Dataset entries
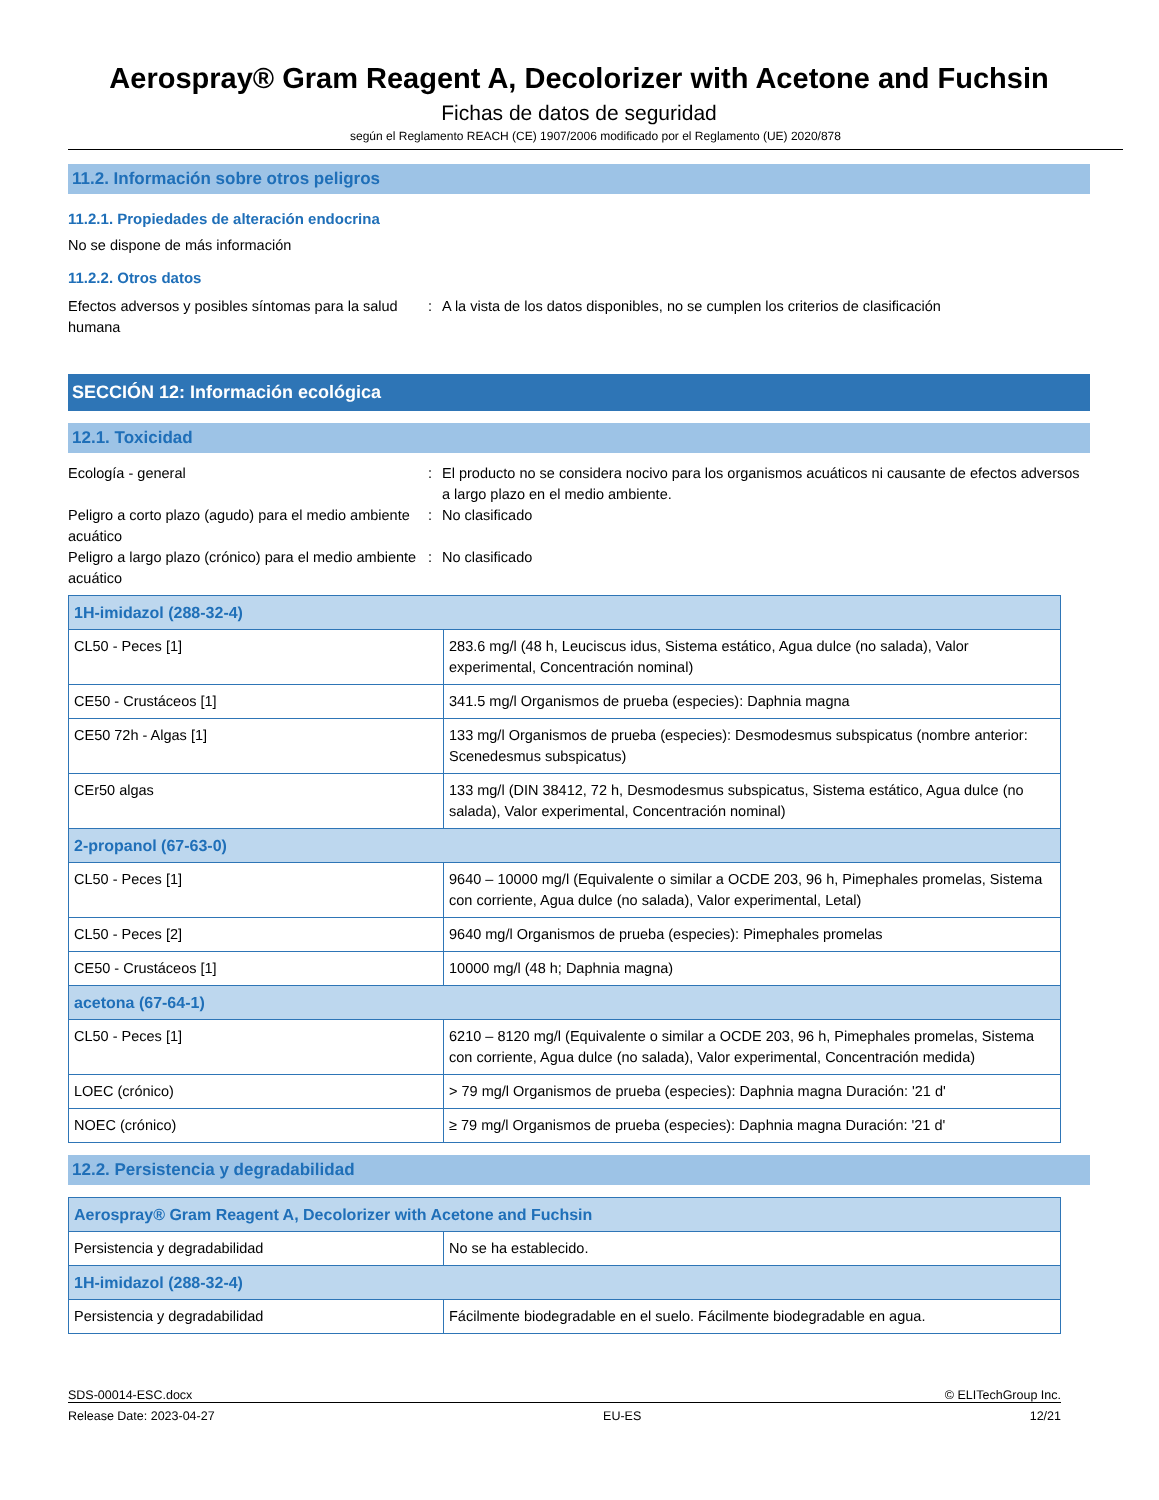Aerospray® Gram Reagent A, Decolorizer with Acetone and Fuchsin
Fichas de datos de seguridad
según el Reglamento REACH (CE) 1907/2006 modificado por el Reglamento (UE) 2020/878
11.2. Información sobre otros peligros
11.2.1. Propiedades de alteración endocrina
No se dispone de más información
11.2.2. Otros datos
Efectos adversos y posibles síntomas para la salud humana
: A la vista de los datos disponibles, no se cumplen los criterios de clasificación
SECCIÓN 12: Información ecológica
12.1. Toxicidad
Ecología - general : El producto no se considera nocivo para los organismos acuáticos ni causante de efectos adversos a largo plazo en el medio ambiente.
Peligro a corto plazo (agudo) para el medio ambiente acuático
: No clasificado
Peligro a largo plazo (crónico) para el medio ambiente acuático
: No clasificado
| 1H-imidazol (288-32-4) | |
| --- | --- |
| CL50 - Peces [1] | 283.6 mg/l (48 h, Leuciscus idus, Sistema estático, Agua dulce (no salada), Valor experimental, Concentración nominal) |
| CE50 - Crustáceos [1] | 341.5 mg/l Organismos de prueba (especies): Daphnia magna |
| CE50 72h - Algas [1] | 133 mg/l Organismos de prueba (especies): Desmodesmus subspicatus (nombre anterior: Scenedesmus subspicatus) |
| CEr50 algas | 133 mg/l (DIN 38412, 72 h, Desmodesmus subspicatus, Sistema estático, Agua dulce (no salada), Valor experimental, Concentración nominal) |
| 2-propanol (67-63-0) | |
| CL50 - Peces [1] | 9640 – 10000 mg/l (Equivalente o similar a OCDE 203, 96 h, Pimephales promelas, Sistema con corriente, Agua dulce (no salada), Valor experimental, Letal) |
| CL50 - Peces [2] | 9640 mg/l Organismos de prueba (especies): Pimephales promelas |
| CE50 - Crustáceos [1] | 10000 mg/l (48 h; Daphnia magna) |
| acetona (67-64-1) | |
| CL50 - Peces [1] | 6210 – 8120 mg/l (Equivalente o similar a OCDE 203, 96 h, Pimephales promelas, Sistema con corriente, Agua dulce (no salada), Valor experimental, Concentración medida) |
| LOEC (crónico) | > 79 mg/l Organismos de prueba (especies): Daphnia magna Duración: '21 d' |
| NOEC (crónico) | ≥ 79 mg/l Organismos de prueba (especies): Daphnia magna Duración: '21 d' |
12.2. Persistencia y degradabilidad
| Aerospray® Gram Reagent A, Decolorizer with Acetone and Fuchsin | |
| --- | --- |
| Persistencia y degradabilidad | No se ha establecido. |
| 1H-imidazol (288-32-4) | |
| Persistencia y degradabilidad | Fácilmente biodegradable en el suelo. Fácilmente biodegradable en agua. |
SDS-00014-ESC.docx © ELITechGroup Inc.
Release Date: 2023-04-27 EU-ES 12/21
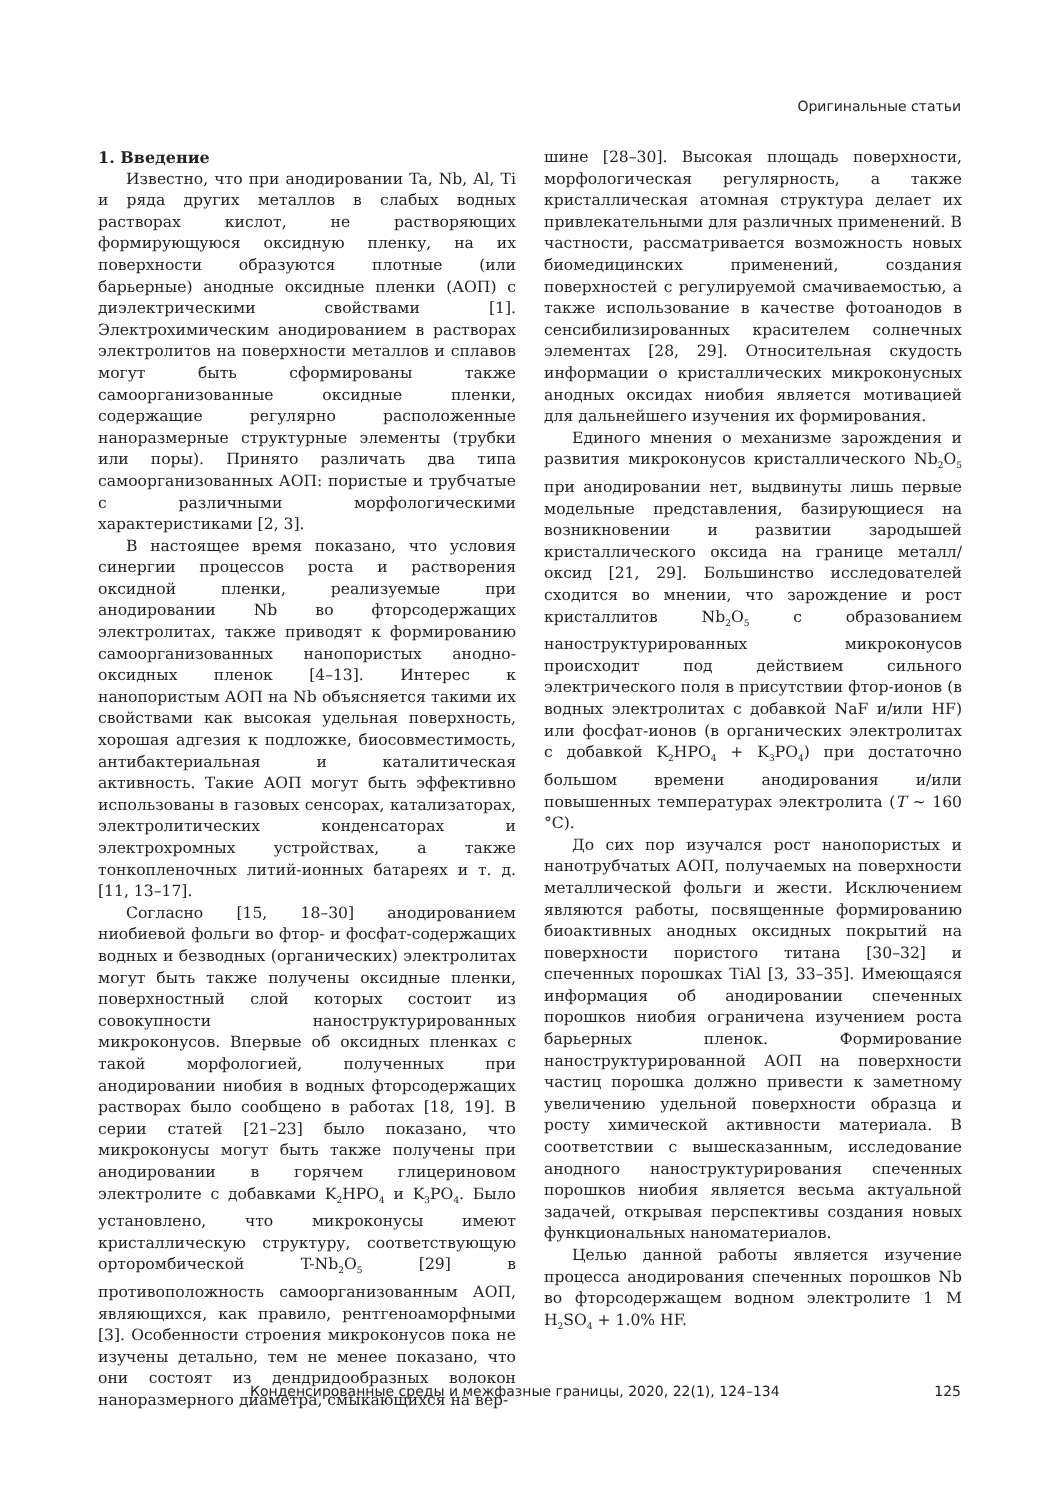Оригинальные статьи
1. Введение
Известно, что при анодировании Ta, Nb, Al, Ti и ряда других металлов в слабых водных растворах кислот, не растворяющих формирующуюся оксидную пленку, на их поверхности образуются плотные (или барьерные) анодные оксидные пленки (АОП) с диэлектрическими свойствами [1]. Электрохимическим анодированием в растворах электролитов на поверхности металлов и сплавов могут быть сформированы также самоорганизованные оксидные пленки, содержащие регулярно расположенные наноразмерные структурные элементы (трубки или поры). Принято различать два типа самоорганизованных АОП: пористые и трубчатые с различными морфологическими характеристиками [2, 3].
В настоящее время показано, что условия синергии процессов роста и растворения оксидной пленки, реализуемые при анодировании Nb во фторсодержащих электролитах, также приводят к формированию самоорганизованных нанопористых анодно-оксидных пленок [4–13]. Интерес к нанопористым АОП на Nb объясняется такими их свойствами как высокая удельная поверхность, хорошая адгезия к подложке, биосовместимость, антибактериальная и каталитическая активность. Такие АОП могут быть эффективно использованы в газовых сенсорах, катализаторах, электролитических конденсаторах и электрохромных устройствах, а также тонкопленочных литий-ионных батареях и т. д. [11, 13–17].
Согласно [15, 18–30] анодированием ниобиевой фольги во фтор- и фосфат-содержащих водных и безводных (органических) электролитах могут быть также получены оксидные пленки, поверхностный слой которых состоит из совокупности наноструктурированных микроконусов. Впервые об оксидных пленках с такой морфологией, полученных при анодировании ниобия в водных фторсодержащих растворах было сообщено в работах [18, 19]. В серии статей [21–23] было показано, что микроконусы могут быть также получены при анодировании в горячем глицериновом электролите с добавками K<sub>2</sub>HPO<sub>4</sub> и K<sub>3</sub>PO<sub>4</sub>. Было установлено, что микроконусы имеют кристаллическую структуру, соответствующую орторомбической T-Nb<sub>2</sub>O<sub>5</sub> [29] в противоположность самоорганизованным АОП, являющихся, как правило, рентгеноаморфными [3]. Особенности строения микроконусов пока не изучены детально, тем не менее показано, что они состоят из дендридообразных волокон наноразмерного диаметра, смыкающихся на вер-
шине [28–30]. Высокая площадь поверхности, морфологическая регулярность, а также кристаллическая атомная структура делает их привлекательными для различных применений. В частности, рассматривается возможность новых биомедицинских применений, создания поверхностей с регулируемой смачиваемостью, а также использование в качестве фотоанодов в сенсибилизированных красителем солнечных элементах [28, 29]. Относительная скудость информации о кристаллических микроконусных анодных оксидах ниобия является мотивацией для дальнейшего изучения их формирования.
Единого мнения о механизме зарождения и развития микроконусов кристаллического Nb<sub>2</sub>O<sub>5</sub> при анодировании нет, выдвинуты лишь первые модельные представления, базирующиеся на возникновении и развитии зародышей кристаллического оксида на границе металл/оксид [21, 29]. Большинство исследователей сходится во мнении, что зарождение и рост кристаллитов Nb<sub>2</sub>O<sub>5</sub> с образованием наноструктурированных микроконусов происходит под действием сильного электрического поля в присутствии фтор-ионов (в водных электролитах с добавкой NaF и/или HF) или фосфат-ионов (в органических электролитах с добавкой K<sub>2</sub>HPO<sub>4</sub> + K<sub>3</sub>PO<sub>4</sub>) при достаточно большом времени анодирования и/или повышенных температурах электролита (T ~ 160 °C).
До сих пор изучался рост нанопористых и нанотрубчатых АОП, получаемых на поверхности металлической фольги и жести. Исключением являются работы, посвященные формированию биоактивных анодных оксидных покрытий на поверхности пористого титана [30–32] и спеченных порошках TiAl [3, 33–35]. Имеющаяся информация об анодировании спеченных порошков ниобия ограничена изучением роста барьерных пленок. Формирование наноструктурированной АОП на поверхности частиц порошка должно привести к заметному увеличению удельной поверхности образца и росту химической активности материала. В соответствии с вышесказанным, исследование анодного наноструктурирования спеченных порошков ниобия является весьма актуальной задачей, открывая перспективы создания новых функциональных наноматериалов.
Целью данной работы является изучение процесса анодирования спеченных порошков Nb во фторсодержащем водном электролите 1 M H<sub>2</sub>SO<sub>4</sub> + 1.0% HF.
Конденсированные среды и межфазные границы, 2020, 22(1), 124–134 125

*Exercise prompt*. Search the entries for the word "corriente", then copy every line in which it is found.

*Solution to this task*.
| CL50 - Peces [1] | 9640 – 10000 mg/l (Equivalente o similar a OCDE 203, 96 h, Pimephales promelas, Sistema con corriente, Agua dulce (no salada), Valor experimental, Letal) |
| CL50 - Peces [1] | 6210 – 8120 mg/l (Equivalente o similar a OCDE 203, 96 h, Pimephales promelas, Sistema con corriente, Agua dulce (no salada), Valor experimental, Concentración medida) |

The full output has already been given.